The task:
Output every line of text extracted from the material below as a numbered list, omitting blank lines. Exclude the picture markers from the output.

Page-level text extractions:
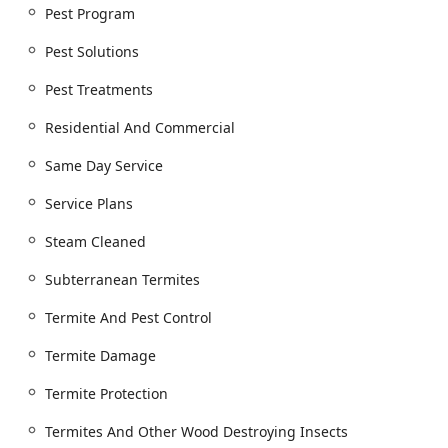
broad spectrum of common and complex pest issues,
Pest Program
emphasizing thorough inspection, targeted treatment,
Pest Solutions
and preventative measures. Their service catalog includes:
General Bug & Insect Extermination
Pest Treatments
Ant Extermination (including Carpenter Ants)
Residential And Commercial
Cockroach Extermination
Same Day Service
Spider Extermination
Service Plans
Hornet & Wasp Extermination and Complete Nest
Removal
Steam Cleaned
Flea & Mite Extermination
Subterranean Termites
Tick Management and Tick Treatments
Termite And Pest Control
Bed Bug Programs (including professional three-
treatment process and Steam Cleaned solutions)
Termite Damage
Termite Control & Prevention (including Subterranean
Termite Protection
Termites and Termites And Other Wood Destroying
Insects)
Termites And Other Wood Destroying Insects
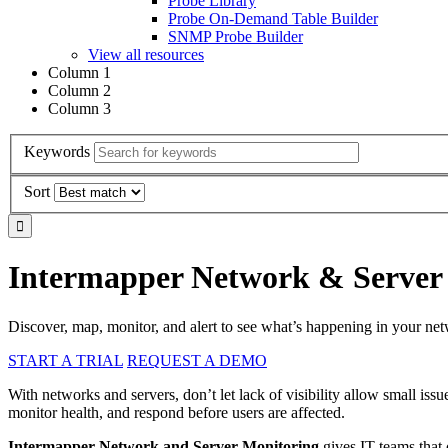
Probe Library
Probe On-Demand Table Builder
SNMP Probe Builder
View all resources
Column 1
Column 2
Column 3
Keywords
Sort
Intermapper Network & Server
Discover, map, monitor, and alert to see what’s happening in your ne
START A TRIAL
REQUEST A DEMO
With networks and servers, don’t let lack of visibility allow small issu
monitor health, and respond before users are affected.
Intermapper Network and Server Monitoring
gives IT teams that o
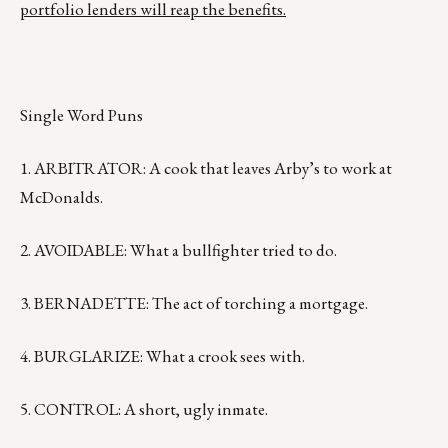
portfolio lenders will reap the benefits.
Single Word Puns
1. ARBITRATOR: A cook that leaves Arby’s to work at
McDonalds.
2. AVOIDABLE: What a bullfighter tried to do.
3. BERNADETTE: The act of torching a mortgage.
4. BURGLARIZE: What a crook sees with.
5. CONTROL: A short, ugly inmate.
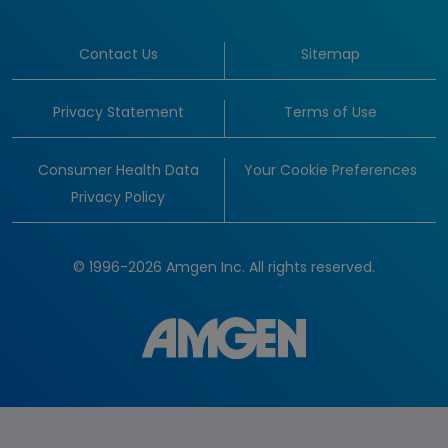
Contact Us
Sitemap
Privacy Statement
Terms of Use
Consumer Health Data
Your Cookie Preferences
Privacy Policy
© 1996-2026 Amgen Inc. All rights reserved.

Written response:
1. broad spectrum of common and complex pest issues,
2. Pest Program
3. emphasizing thorough inspection, targeted treatment,
4. Pest Solutions
5. and preventative measures. Their service catalog includes:
6. General Bug & Insect Extermination
7. Pest Treatments
8. Ant Extermination (including Carpenter Ants)
9. Residential And Commercial
10. Cockroach Extermination
11. Same Day Service
12. Spider Extermination
13. Service Plans
14. Hornet & Wasp Extermination and Complete Nest
15. Removal
16. Steam Cleaned
17. Flea & Mite Extermination
18. Subterranean Termites
19. Tick Management and Tick Treatments
20. Termite And Pest Control
21. Bed Bug Programs (including professional three-
22. treatment process and Steam Cleaned solutions)
23. Termite Damage
24. Termite Control & Prevention (including Subterranean
25. Termite Protection
26. Termites and Termites And Other Wood Destroying
27. Insects)
28. Termites And Other Wood Destroying Insects
29. Probe Library
30. Probe On-Demand Table Builder
31. SNMP Probe Builder
32. View all resources
33. Column 1
34. Column 2
35. Column 3
36. Keywords
37. Sort
38. Intermapper Network & Server
39. Discover, map, monitor, and alert to see what’s happening in your ne
40. START A TRIAL
41. REQUEST A DEMO
42. With networks and servers, don’t let lack of visibility allow small issu
43. monitor health, and respond before users are affected.
44. Intermapper Network and Server Monitoring
45. gives IT teams that o
46. portfolio lenders will reap the benefits.
47. Single Word Puns
48. 1. ARBITRATOR: A cook that leaves Arby’s to work at
49. McDonalds.
50. 2. AVOIDABLE: What a bullfighter tried to do.
51. 3. BERNADETTE: The act of torching a mortgage.
52. 4. BURGLARIZE: What a crook sees with.
53. 5. CONTROL: A short, ugly inmate.
54. Contact Us
55. Sitemap
56. Privacy Statement
57. Terms of Use
58. Consumer Health Data
59. Your Cookie Preferences
60. Privacy Policy
61. © 1996-2026 Amgen Inc. All rights reserved.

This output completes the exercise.